Why we are conveners
The bulk of our expertise as conveners is on the social side of the social capital market. Our strengths lie in convening social venture investing in small and medium enterprises in the developing world; information communication technology, specifically telephony, for creating wealth-creation opportunities for people at the base of the pyramid as the next step beyond microfinance; all the beyond MFI initiatives; new-wave MRI investing by foundations; a few ground-breaking multi-asset-class deals that bridge grants, development money and private equity; and new market infrastructure to enable the flow of capital across previously sacrosanct silos.
We are adept at guiding the conversation that venture capitalists with a social bent, development agencies, non-profits and cutting-edge foundations want to have with entrepreneurs who want to make a difference in the world. That is where we, the organizers of this social capital markets event, think that the value will be created – by mission-focused investors and grantmakers coming together in new ways to support a common mission, as they learn to speak each other’s language.
Language barriers
The linguistic and cultural expression of value, the Rosetta Stone problem, is perhaps one of the biggest challenges of this market. People who think in terms of an arcane and myopic theory of change that reflects the particular character of a philanthropic foundation or development agency have trouble talking to fast-moving entrepreneurs and investors who need to just figure out how to add the dimension of social impact to their risk and return equations as they devise their investments or create their enterprises.

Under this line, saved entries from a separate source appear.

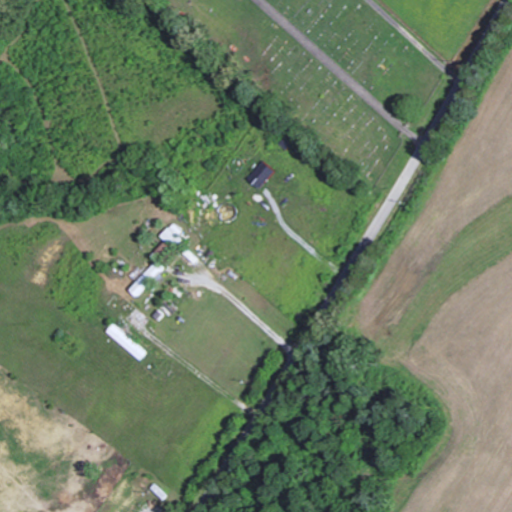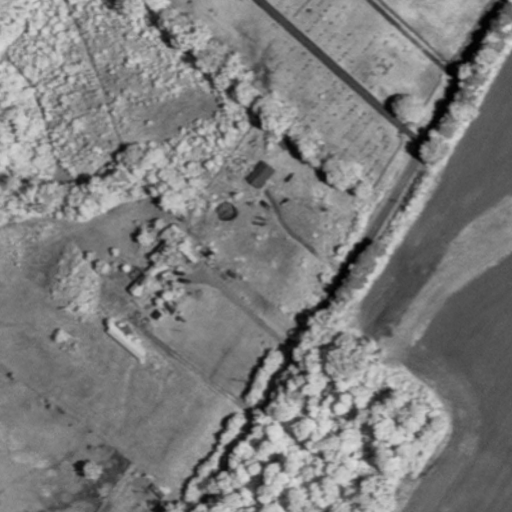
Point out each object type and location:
park: (327, 70)
building: (262, 175)
road: (352, 257)
building: (149, 279)
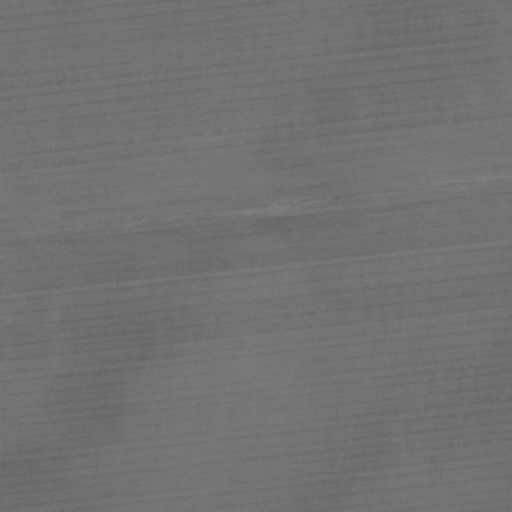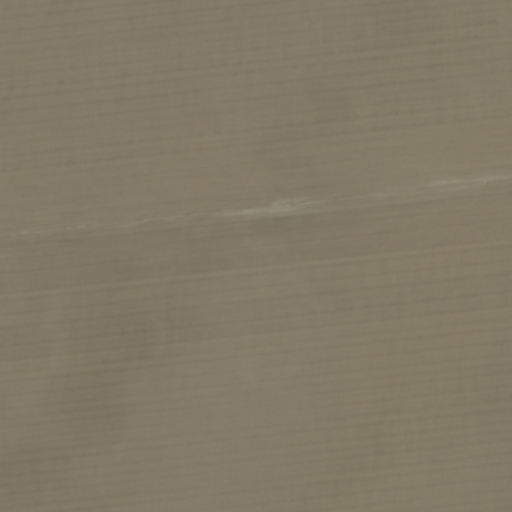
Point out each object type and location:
crop: (256, 256)
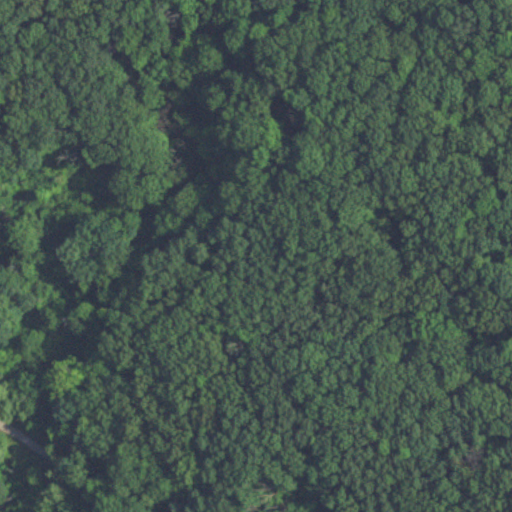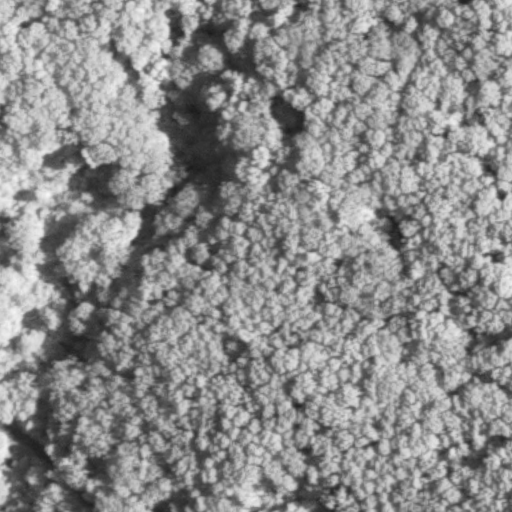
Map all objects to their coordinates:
park: (256, 120)
road: (54, 463)
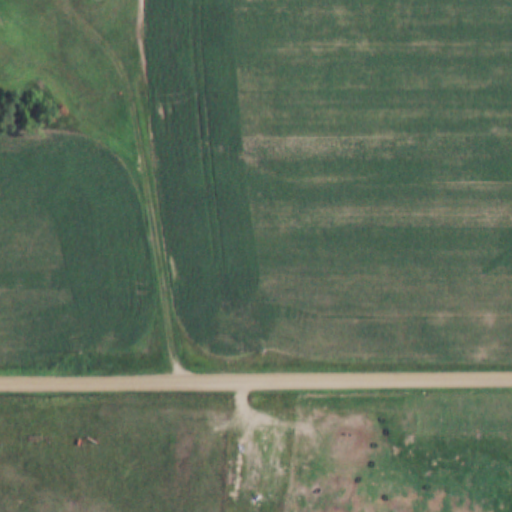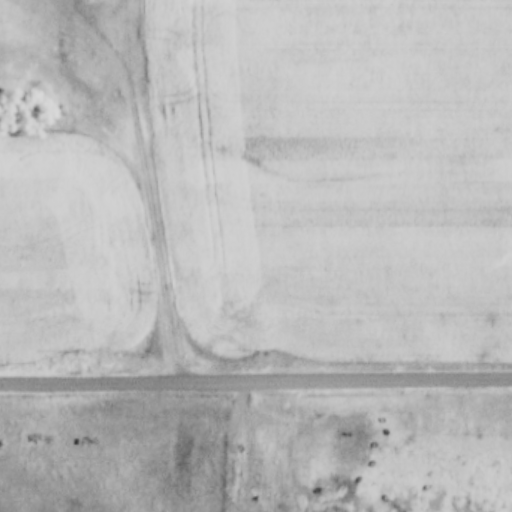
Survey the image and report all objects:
road: (117, 53)
road: (148, 188)
road: (256, 374)
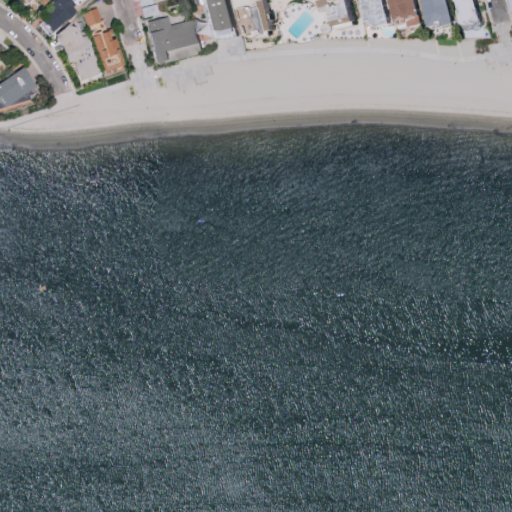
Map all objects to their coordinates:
building: (75, 0)
building: (45, 1)
parking lot: (155, 1)
road: (144, 5)
building: (397, 7)
road: (498, 9)
building: (147, 10)
building: (460, 10)
building: (368, 11)
building: (149, 12)
building: (430, 12)
building: (57, 13)
building: (283, 13)
building: (215, 14)
road: (488, 14)
road: (511, 16)
building: (221, 18)
road: (128, 19)
road: (140, 27)
road: (498, 27)
road: (119, 30)
building: (170, 37)
building: (170, 38)
building: (96, 40)
road: (506, 40)
road: (46, 45)
building: (1, 46)
road: (35, 49)
building: (70, 51)
building: (183, 52)
road: (255, 55)
road: (140, 63)
road: (34, 65)
park: (506, 82)
building: (12, 88)
road: (4, 124)
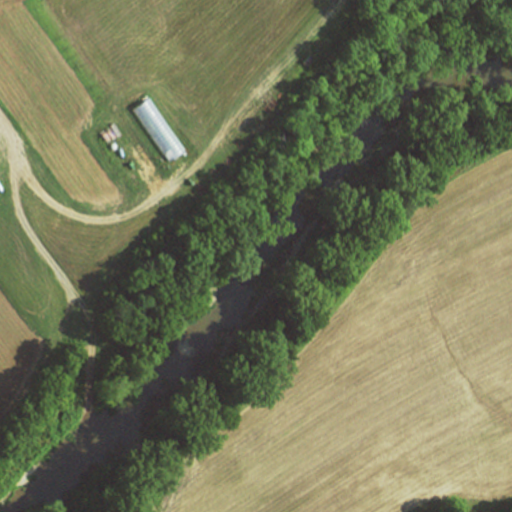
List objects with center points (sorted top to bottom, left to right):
building: (160, 129)
road: (28, 228)
river: (253, 247)
road: (88, 393)
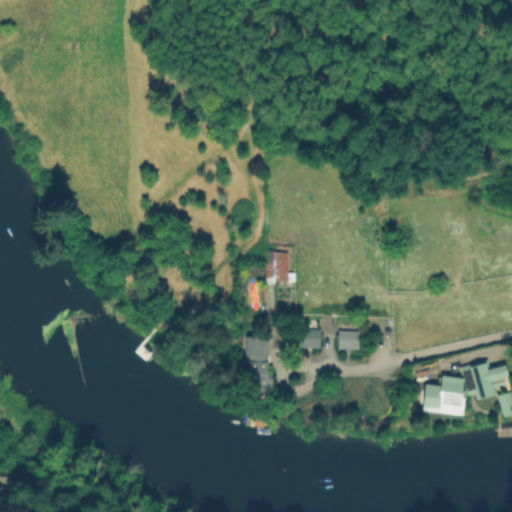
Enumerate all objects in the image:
building: (274, 266)
building: (307, 338)
building: (307, 338)
building: (345, 339)
building: (345, 339)
building: (255, 361)
building: (255, 362)
road: (380, 364)
building: (511, 373)
building: (483, 377)
building: (487, 379)
building: (443, 394)
building: (441, 395)
building: (503, 403)
river: (210, 437)
building: (0, 495)
building: (5, 496)
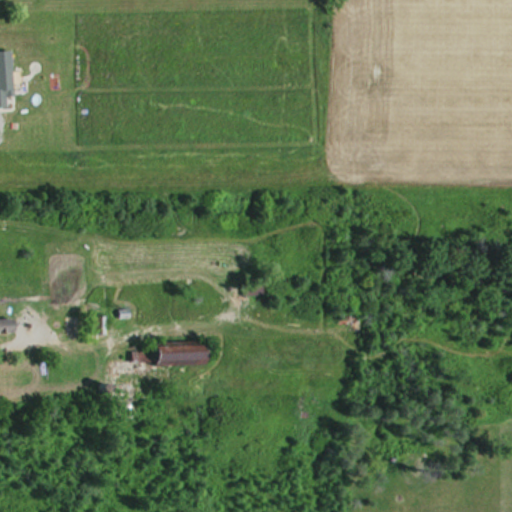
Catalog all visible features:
building: (1, 80)
road: (8, 339)
building: (164, 353)
building: (119, 382)
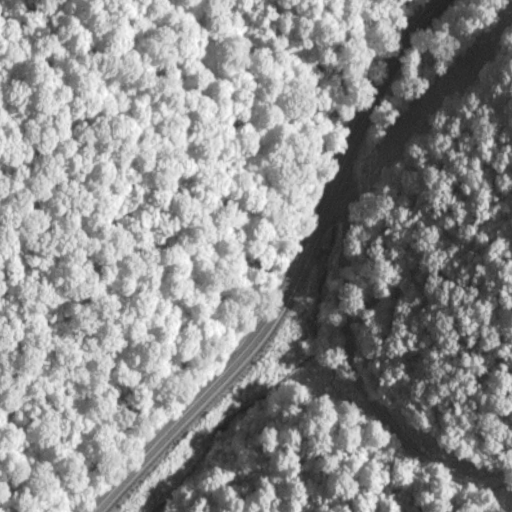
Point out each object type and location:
road: (295, 272)
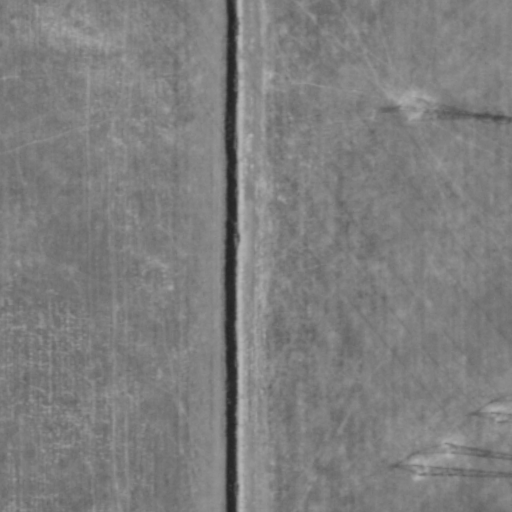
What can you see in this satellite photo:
power tower: (420, 108)
road: (239, 256)
power tower: (508, 408)
power tower: (440, 473)
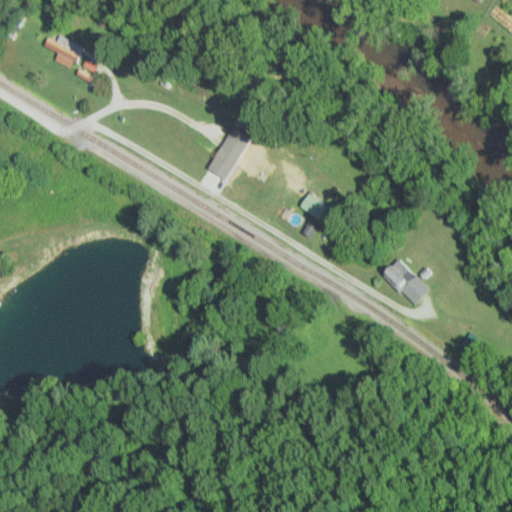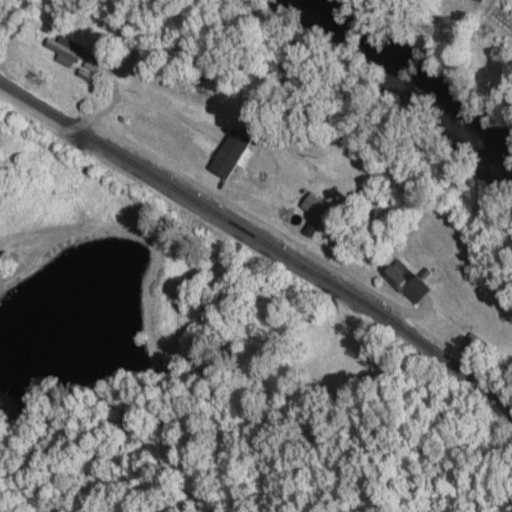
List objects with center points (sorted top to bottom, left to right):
building: (66, 49)
river: (422, 76)
building: (226, 142)
building: (253, 161)
building: (313, 205)
railway: (262, 240)
building: (406, 281)
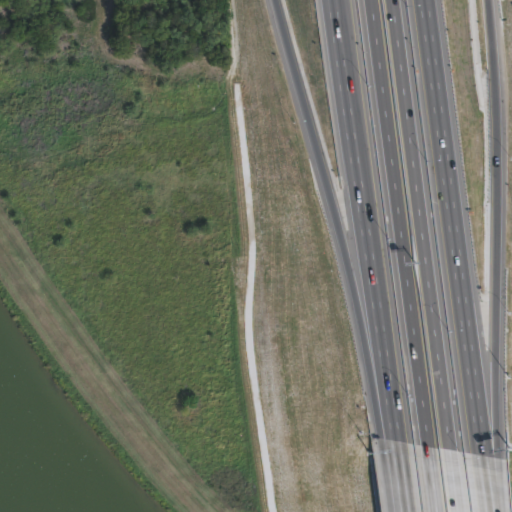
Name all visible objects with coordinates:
road: (330, 206)
road: (361, 206)
road: (399, 221)
road: (420, 224)
road: (449, 247)
road: (494, 247)
road: (397, 462)
road: (430, 478)
road: (453, 480)
road: (489, 503)
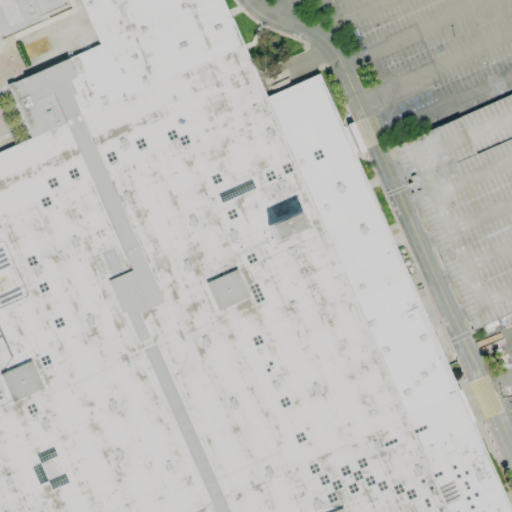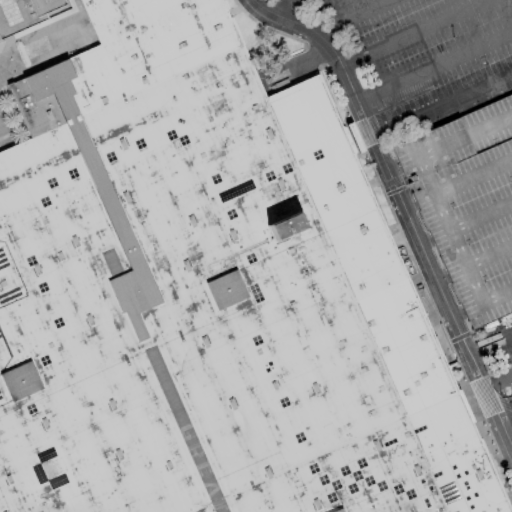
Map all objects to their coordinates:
road: (283, 7)
building: (24, 13)
building: (24, 13)
road: (357, 18)
road: (418, 34)
road: (434, 69)
road: (442, 109)
building: (463, 164)
parking lot: (468, 205)
building: (468, 205)
road: (401, 206)
building: (206, 291)
building: (208, 295)
road: (490, 345)
road: (498, 384)
road: (506, 424)
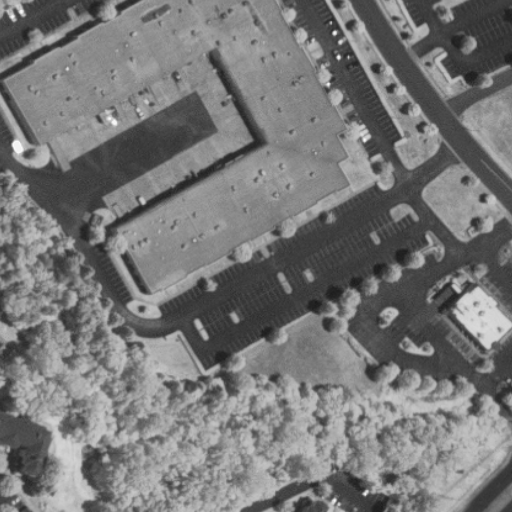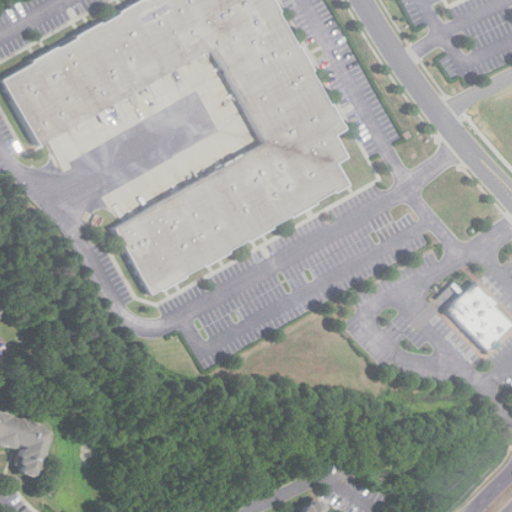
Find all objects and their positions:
parking lot: (419, 10)
parking lot: (37, 21)
road: (453, 28)
parking lot: (479, 39)
road: (455, 55)
parking lot: (343, 74)
road: (355, 94)
road: (475, 94)
road: (430, 103)
building: (193, 120)
building: (194, 122)
parking lot: (7, 139)
road: (129, 158)
road: (448, 239)
parking lot: (111, 273)
parking lot: (290, 277)
road: (316, 287)
building: (472, 314)
road: (123, 316)
building: (477, 317)
parking lot: (442, 319)
road: (429, 331)
road: (405, 360)
road: (496, 404)
building: (20, 439)
building: (21, 442)
road: (307, 478)
road: (493, 493)
road: (7, 503)
building: (311, 506)
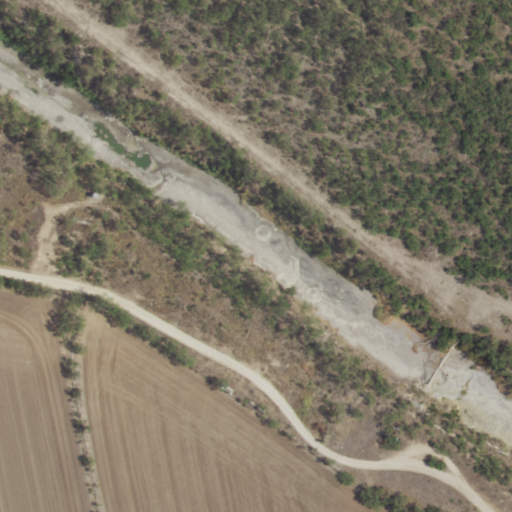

That linguistic shift has been accomplished, with great positive value created as a result, across a set of new indicators in the clean-tech market, and it is resulting in a greater prospect of saving the planet while preserving and growing capital. When new money entered the room, when angel investors, venture and hedge funds, serious investors (who want to be able to know the shape of the value created in rapid and clear terms in order to trade it), came into the then-nascent clean energy market around 2001, things changed. The world is better for it, and our economic future is less risky because of it.
The old-style parochial definitions of value held by a small group of insiders, people who invested out of belief rather than with real expectation of near-term impact or financial return, in 2001 had to yield to a more easily understood and translatable system of assessing risk, return and environmental value. New money with a positive mission produced new, more rapid creation of value and mission impact.
That is what we are hoping will happen at Socap08. We want people to learn to talk together and discover a new kind of economic and social value that they and their various resource-infusing and resource-demanding enterprises can create together. New value, measured in new ways, with more voices at the table saying what that value should include and what it should omit. We are bringing investors from the developing world with a critique of the Washington Consensus together with development agencies and venture philanthropy funds from America to see how they can work together for mutual benefit. It’s in that dialogue that a new market will emerge.
More voices learning to talk together to create a new kind of value, one that includes risk, return and impact, and where all the stakeholders get to chime in on what constitutes impact.